«Coup d’éclat» : libération d’une femme

Coup d’éclat,
de José Alcala, un polar social qui offre
un très beau rôle
à une comédienne subtile, Catherine Frot.

Christophe Kantcheff  • 28 avril 2011 abonné·es

Ce n’est guère surprenant de voir José Alcala, réalisateur de les Molex, des gens debout , documentaire impeccable diffusé l’automne dernier sur Arte, réaliser des films de fiction ayant aussi une forte composante sociale. C’est le cas de ce second long-métrage, Coup d’éclat . Le film met en scène une capitaine de police, Fabienne (Catherine Frot), dans une petite ville côtière du Sud (Sète), amenée à enquêter auprès de marginaux qui vivent en retrait de la ville.
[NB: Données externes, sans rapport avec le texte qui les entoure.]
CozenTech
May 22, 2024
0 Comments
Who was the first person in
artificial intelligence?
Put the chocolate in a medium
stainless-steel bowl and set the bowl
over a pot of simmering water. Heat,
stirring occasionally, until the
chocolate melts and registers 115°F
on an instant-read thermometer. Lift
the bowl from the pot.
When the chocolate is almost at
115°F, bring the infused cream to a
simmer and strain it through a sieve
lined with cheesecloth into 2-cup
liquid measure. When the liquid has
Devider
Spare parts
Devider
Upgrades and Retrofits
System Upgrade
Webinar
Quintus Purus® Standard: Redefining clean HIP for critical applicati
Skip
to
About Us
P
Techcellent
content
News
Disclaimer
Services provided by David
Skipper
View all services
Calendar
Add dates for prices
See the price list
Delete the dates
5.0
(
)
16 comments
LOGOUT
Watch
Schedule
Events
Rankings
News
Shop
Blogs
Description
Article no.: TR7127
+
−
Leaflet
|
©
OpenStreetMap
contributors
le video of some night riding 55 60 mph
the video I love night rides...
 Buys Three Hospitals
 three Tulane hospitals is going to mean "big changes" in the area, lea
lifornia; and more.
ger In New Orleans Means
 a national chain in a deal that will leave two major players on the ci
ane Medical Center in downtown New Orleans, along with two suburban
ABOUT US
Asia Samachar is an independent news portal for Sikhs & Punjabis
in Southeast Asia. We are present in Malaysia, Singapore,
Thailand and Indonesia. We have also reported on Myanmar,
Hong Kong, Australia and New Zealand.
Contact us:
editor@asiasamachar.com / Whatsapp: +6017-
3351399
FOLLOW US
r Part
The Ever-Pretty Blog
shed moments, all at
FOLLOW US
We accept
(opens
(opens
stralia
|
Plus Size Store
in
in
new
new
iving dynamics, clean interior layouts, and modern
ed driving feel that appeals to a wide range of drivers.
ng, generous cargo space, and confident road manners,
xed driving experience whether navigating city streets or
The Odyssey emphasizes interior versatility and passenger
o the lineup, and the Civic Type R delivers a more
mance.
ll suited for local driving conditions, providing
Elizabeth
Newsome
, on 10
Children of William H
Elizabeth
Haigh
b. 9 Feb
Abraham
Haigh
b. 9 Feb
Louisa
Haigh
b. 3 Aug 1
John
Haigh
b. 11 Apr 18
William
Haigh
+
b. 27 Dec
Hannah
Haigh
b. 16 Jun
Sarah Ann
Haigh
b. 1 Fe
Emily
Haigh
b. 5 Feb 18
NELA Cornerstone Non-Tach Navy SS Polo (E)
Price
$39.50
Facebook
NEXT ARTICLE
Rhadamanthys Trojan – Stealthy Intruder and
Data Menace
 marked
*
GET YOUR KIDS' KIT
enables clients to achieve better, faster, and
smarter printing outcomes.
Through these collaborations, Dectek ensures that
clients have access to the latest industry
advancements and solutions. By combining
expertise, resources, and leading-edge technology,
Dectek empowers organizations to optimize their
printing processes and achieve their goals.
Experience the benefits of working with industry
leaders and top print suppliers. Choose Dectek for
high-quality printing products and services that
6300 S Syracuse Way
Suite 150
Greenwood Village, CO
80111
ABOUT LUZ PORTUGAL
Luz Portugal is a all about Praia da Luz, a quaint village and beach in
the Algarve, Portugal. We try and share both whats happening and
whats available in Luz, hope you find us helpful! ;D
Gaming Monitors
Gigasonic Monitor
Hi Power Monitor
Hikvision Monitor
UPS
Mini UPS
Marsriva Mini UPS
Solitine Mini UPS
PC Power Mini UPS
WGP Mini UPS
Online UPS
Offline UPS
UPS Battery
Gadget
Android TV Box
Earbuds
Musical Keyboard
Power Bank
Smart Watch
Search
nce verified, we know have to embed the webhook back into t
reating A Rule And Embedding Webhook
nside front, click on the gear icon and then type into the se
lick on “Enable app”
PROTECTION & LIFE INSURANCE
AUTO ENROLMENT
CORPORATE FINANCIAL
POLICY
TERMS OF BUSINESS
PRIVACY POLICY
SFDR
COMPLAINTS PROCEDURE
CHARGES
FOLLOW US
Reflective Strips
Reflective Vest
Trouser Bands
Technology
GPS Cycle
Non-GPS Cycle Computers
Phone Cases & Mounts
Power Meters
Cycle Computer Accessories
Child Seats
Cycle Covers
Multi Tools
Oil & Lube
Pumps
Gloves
Elle recherche l’enfant disparu d’une jeune prostituée russe, Olga, tuée dans des circonstances mystérieuses.

Si Coup d’éclat a des allures de polar, avec sa dose de suspense, ses ambiances sombres et ses nuits noires, sa facture, de ce point de vue, est ultraclassique. Ce qui l’est moins, c’est la petite chronique du commissariat qui s’y dessine, et qui fait entendre, à travers les confrontations entre Fabienne et son supérieur, les maux actuels de la police : politique du chiffre, sous-effectif, rendement exigé…

Plus intéressant encore, c’est que ce mal-être professionnel est exprimé par une femme qui, jusqu’alors, s’accommodait de ces conditions de travail. Dans les premières images, Fabienne est un officier de police sans conscience particulière, repliée sur elle-même. Olga, dont les papiers sont trafiqués, ne devrait être pour elle qu’un cas de reconduite à la frontière comme un autre. Mais elle est touchée intimement par cette jeune femme, qui prétend avoir un enfant. Et qui, ensuite, est donc assassinée.

C’est le point de départ d’une transformation qui va gagner Fabienne, au-delà même de son travail. Et tel est le vrai sujet de ce film, en tout cas le plus intéressant : comment une femme en vient à changer de regard sur elle-même, sur sa vie, celle d’une célibataire coincée entre sa mère malade, son boulot, et, devine-t-on, la douleur d’un souvenir : celui du décès, maintenant ancien, de son enfant.

Cette forte dimension psychologique n’est heureusement jamais soulignée, ni même jamais explicite. Comme par exemple la possibilité d’une idylle avec un travailleur immigré algérien, Kacem (Karim Seghair), qui aide d’abord Fabienne dans son enquête, avant de lui apporter du réconfort. Cette délicatesse du scénario et de la mise en scène est à saluer, comme le jeu de Catherine Frot, plus habituée aux rôles comiques, qui se montre ici aussi convaincante que séduisante dans le rôle d’une femme qui peu à peu se défait des contraintes de son travail, de ses défenses affectives, de son horizon borné. Et quand, à la fin du film, elle libère ses cheveux pour la première fois, c’est une femme prête à vivre et à aimer qui apparaît.